Moriya Jutanugarn, Ariya’s sister who also competed at Sycamore Hills, has played in 13 LPGA events this year and currently ranks 38th with $203,216 in earnings.

Annie Park won the NCAA individual championship this year as a freshman at USC. And Casie Cathrea, who remains an amateur, tied for 25th last month at the U.S. Women’s Open.

“We’re confident the golf course will provide a very stern test for the best junior golfers in the world and identify the best player,” said Eric Schneider, the general manager at par-72 Sycamore Hills, which will be set up at 6,312 yards.

There will be 156 players in the starting field, and they will have two days of stroke play to determine the top 64 that will go on to match play. On Wednesday, there will be first-round matches, followed by back-to-back matches on Thursday and Friday, all of which will be 18 holes.

The winner of Saturday’s final match is not guaranteed success as an adult, but it’s a good indicator of it.

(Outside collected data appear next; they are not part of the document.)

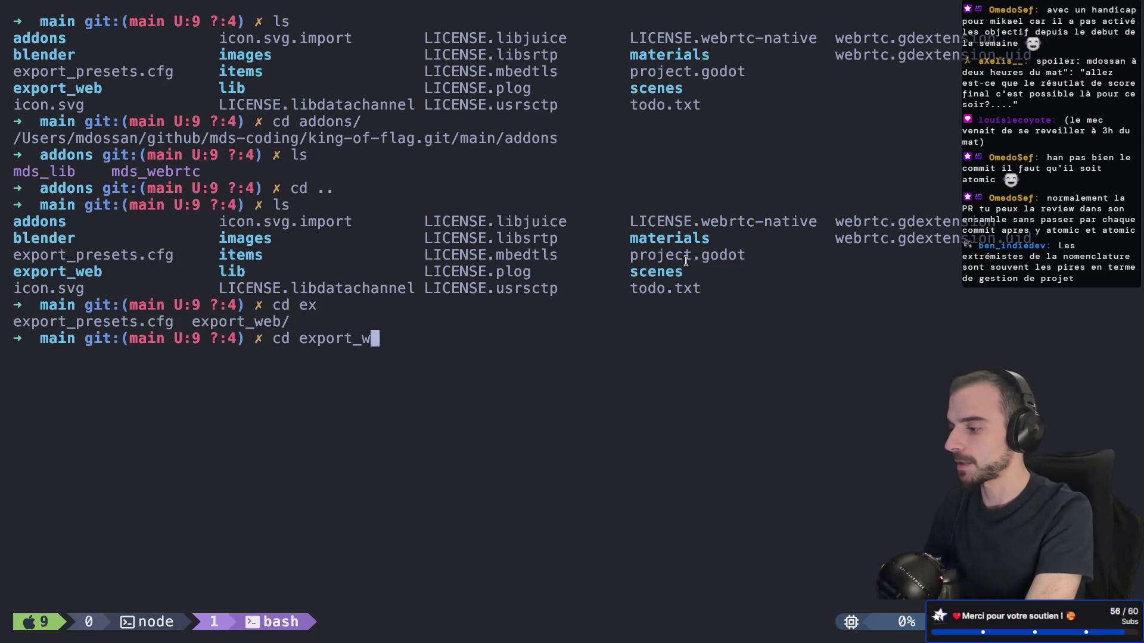
key(Tab)
key(Return)
text(ls)
key(Return)
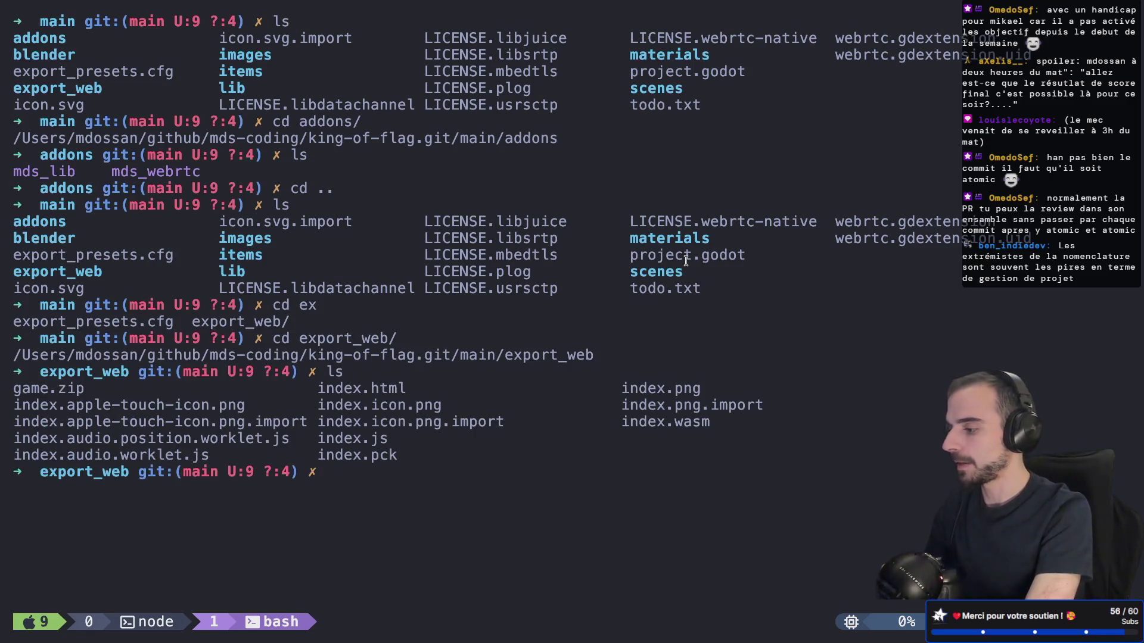
Delete the old game.zip with rm -rf and rebuild it with zip game.zip *
text(rm -rf game.zip)
key(Return)
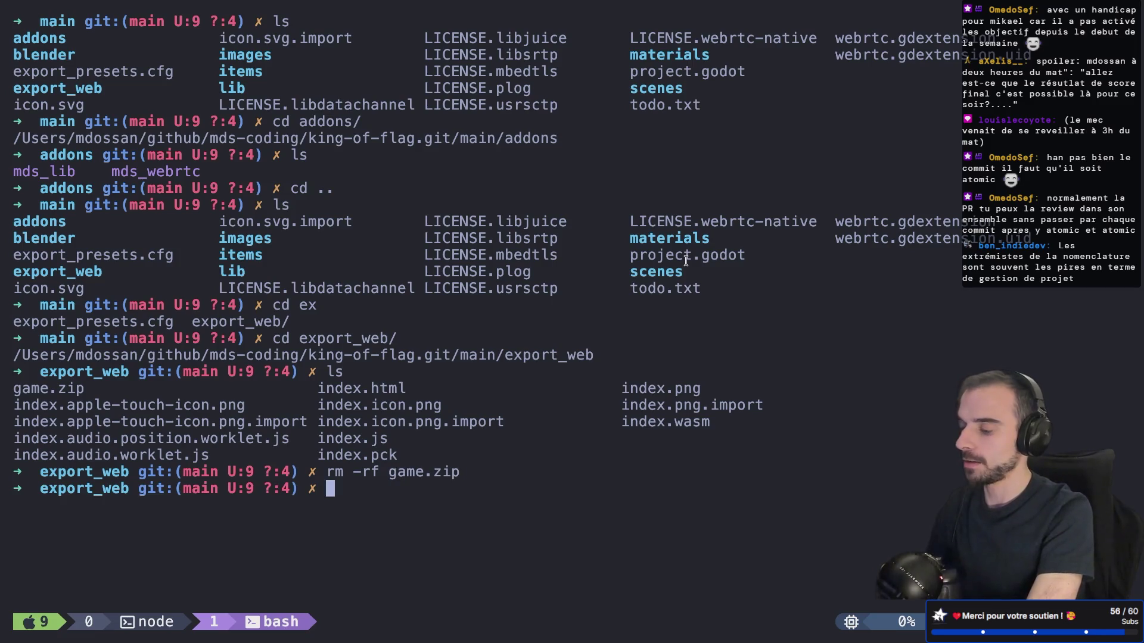
text(zip g)
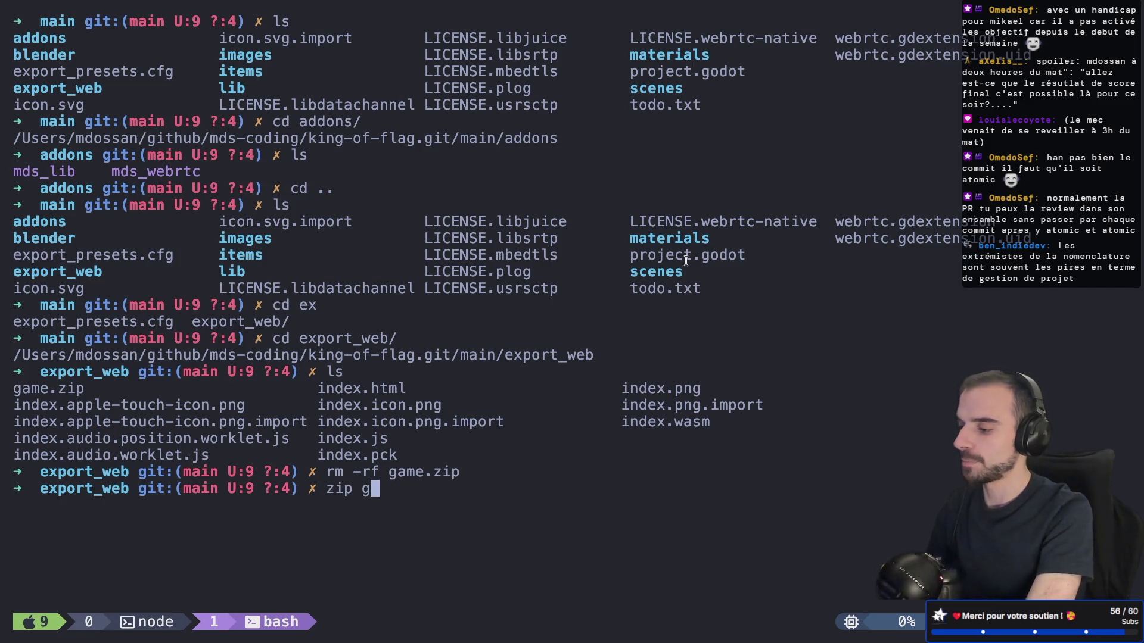
text(ame.zip)
key(BackSpace)
key(BackSpace)
key(BackSpace)
text(zip *)
key(Return)
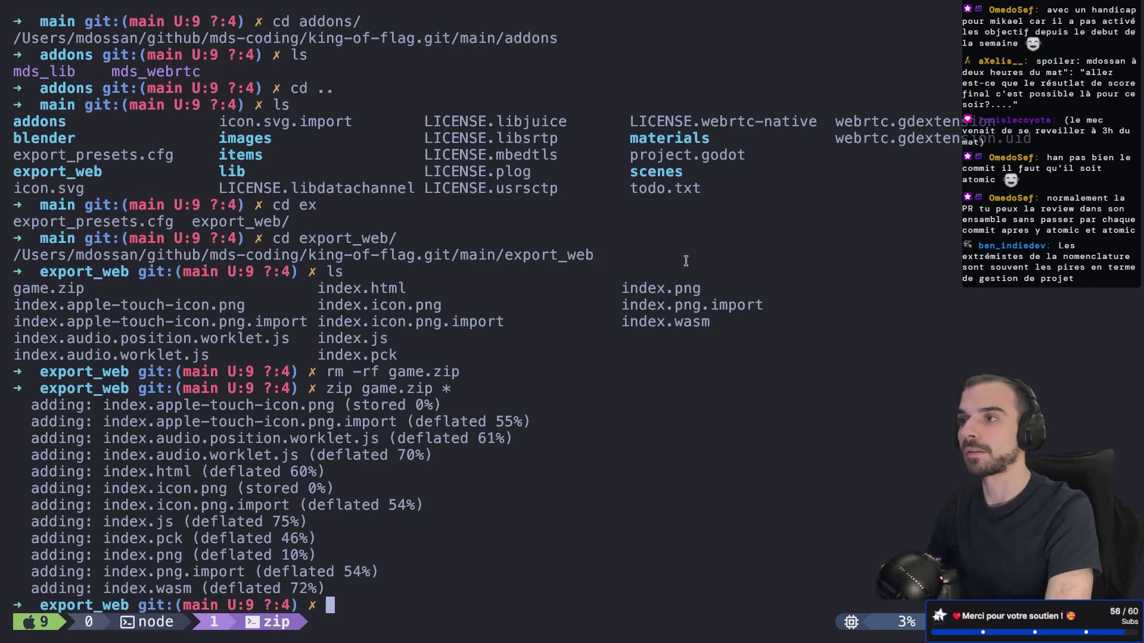
key(ctrl+Right)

Winners of the Girls’ Junior have gone on to victories in 11 Women’s Amateurs and 11 Women’s Opens.

And the USGA plans to make Sycamore Hills challenging, perhaps even more than it was at the Junior PGA, in which Ariya Jutanugarn shot 14 under through four rounds last year.

“When you hear about USGA championships and the ‘agronomic setup,’ you may recall hearing ‘firm and fast,’ ” Mummert said. “That concept will apply here, … with the cooperation of the weather.”

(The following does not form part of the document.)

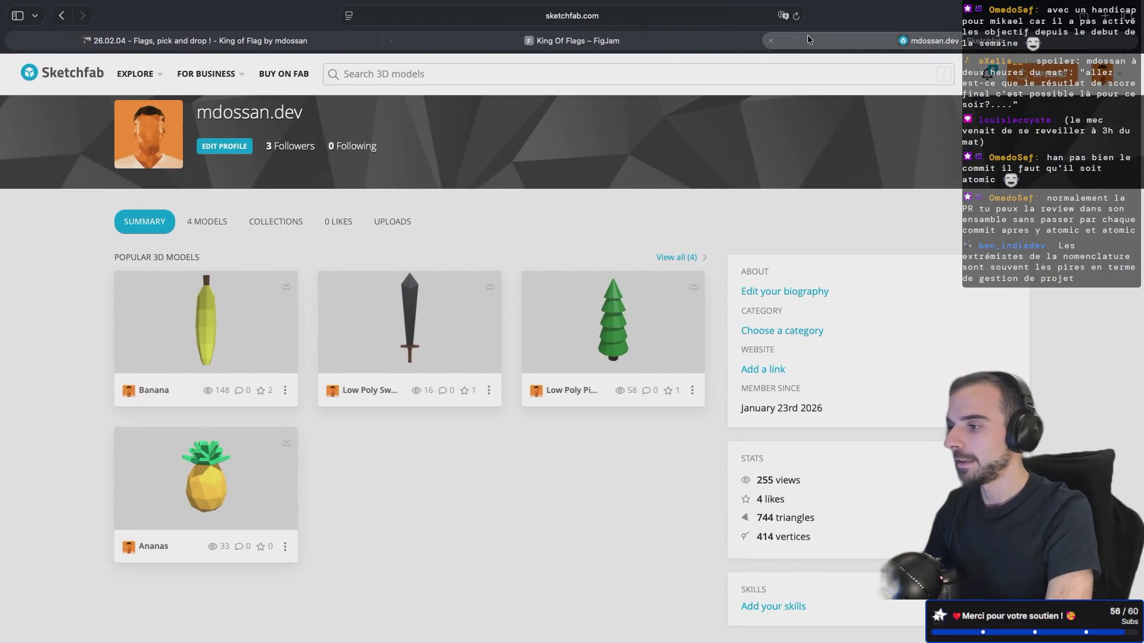
Open the King of Flag devlog tab, reload it, and pass the human verification check
click(250, 40)
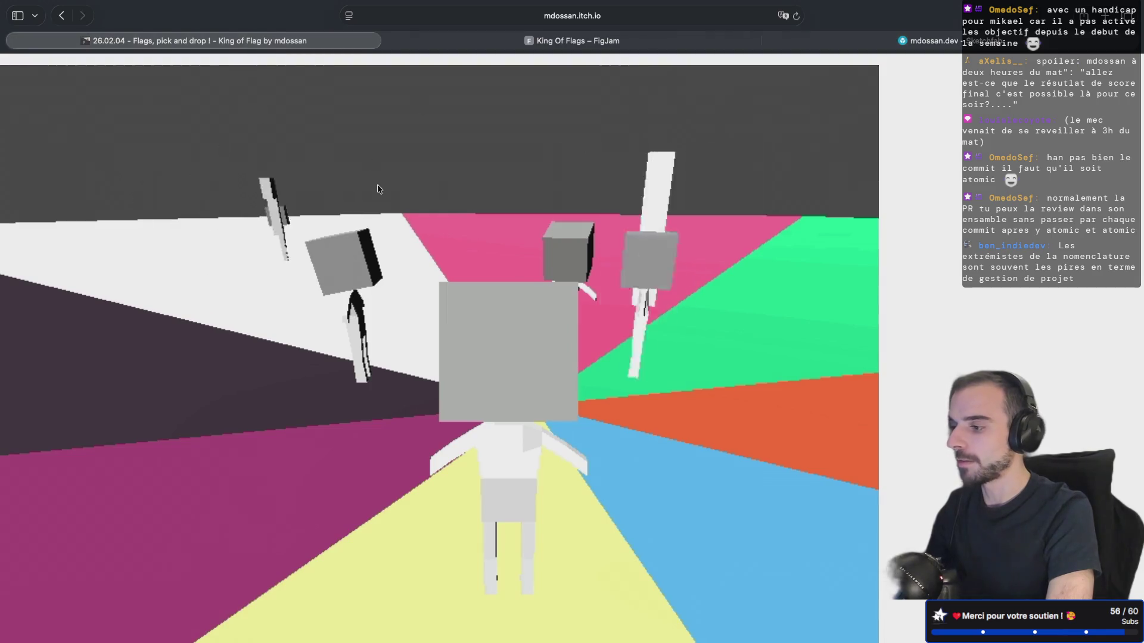
key(super+shift+backslash)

Admission to the Girls’ Junior is free, and it’s a great chance to see high-level golf.

“We strive to maintain the golf course in tournament conditions throughout the season and this gives us confidence that playing the championship in these conditions should be achieved very, very readily,” Schneider said.

“We think the girls will love this golf course and that the girls and their families will enjoy our Hoosier Hospitality.”